Jack shook his head with mock seriousness. “Hate to be the one to tell you, but your brother’s getting old.” He turned toward the entryway. “Isn’t that right, Tanner?”

Tanner stood there, but his gaze wasn’t fixed on Jack. Instead, he was all about Mako. Tanner’s hands had fisted at his sides, and his shoulders bulked into a deep, heavy line of muscle. He’d gone white, as if he’d never seen a day of sun in his entire life.

“Get out of my house.” She’d never heard his voice that low or growling. “Or I’ll throw you the fuck out.”

Chapter 11

Tanner had always assumed the expression seeing red was something of an exaggeration. But the second he stepped foot in his mother’s kitchen and saw Mako’s smirking face behind the counter, his sight had literally washed red. The blood rushed in his skull with a sudden whoosh, like he was being held under by a hard-core slab, his board long gone and nothing but dark in his senses.

Every speck of air in the world had frozen and he’d choke on the shards.

Mako rocked forward on his toes, hands spreading wide at his hips in that universal sign. Begging for an ass beating. He had the audacity to fucking smile.

Sage set her beer down slowly and stepped forward, her eyes cloudy with confusion. But she still had her lips plastered into a smile. She lifted one hand toward Tanner and put the other in the center of Mako’s chest. “Come on, boys. Don’t let rivalries get out of hand.”

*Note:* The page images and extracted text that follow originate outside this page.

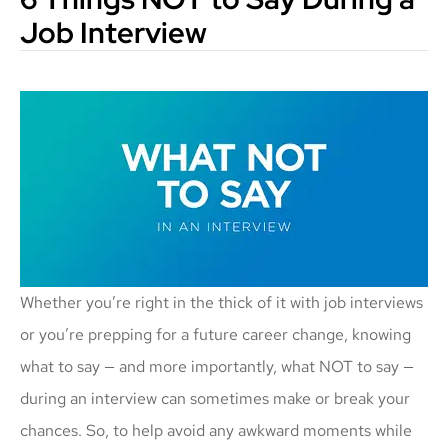
Job Interview
Whether you’re right in the thick of it with job interviews
or you’re prepping for a future career change, knowing
what to say — and more importantly, what NOT to say —
during an interview can sometimes make or break your
chances. So, to help avoid any awkward moments while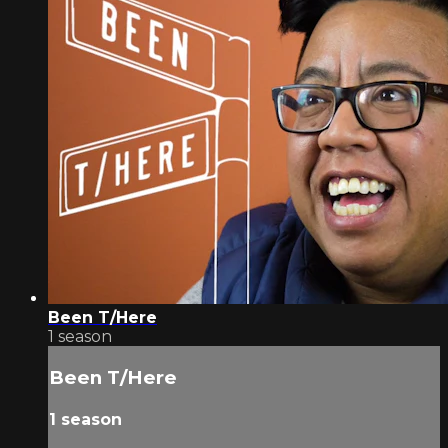
Been T/Here
1 season
Been T/Here
1 season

Jack eased between them, as if he were being subtle. He managed to smile too, but it didn’t go anywhere near his eyes. “There’s no trouble here, right?”

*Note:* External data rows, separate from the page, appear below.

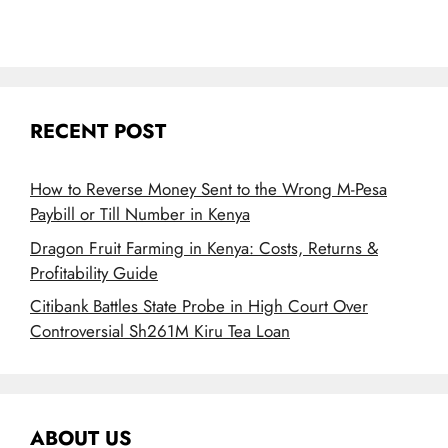
RECENT POST
How to Reverse Money Sent to the Wrong M-Pesa
Paybill or Till Number in Kenya
Dragon Fruit Farming in Kenya: Costs, Returns &
Profitability Guide
Citibank Battles State Probe in High Court Over
Controversial Sh261M Kiru Tea Loan
ABOUT US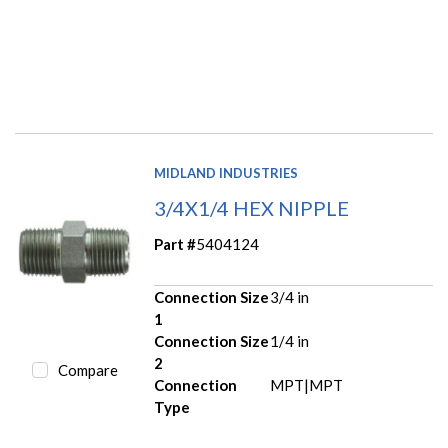
MIDLAND INDUSTRIES
3/4X1/4 HEX NIPPLE
Part #
5404124
Connection Size
3/4 in
1
Connection Size
1/4 in
2
Compare
Connection
MPT|MPT
Type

A fist-sized knot lodged between Tanner’s shoulder blades. His chest bowed out in counterpressure. Kill, hurt, fight. All he wanted. Everything he’d boiled down to for the moment. A claim on his space. “Don’t talk about shit you don’t know, Jack. And, Sage, this isn’t your place.”

Avalon’s mouth dropped open. Her hands fell to her hips, her elbows angled out. “Not her place? You’re insane. If you’ve forgotten, this is her house, not yours.”

The soothing noise Sage made went nowhere. “It’s okay, Avalon. That’s not exactly our biggest worry right now.”

“No, our biggest worry is this shitbag,” Tanner snapped. All he could think about was the magazine article that was probably already being printed. “And how he needs to get the hell out before I wipe the floor with him.”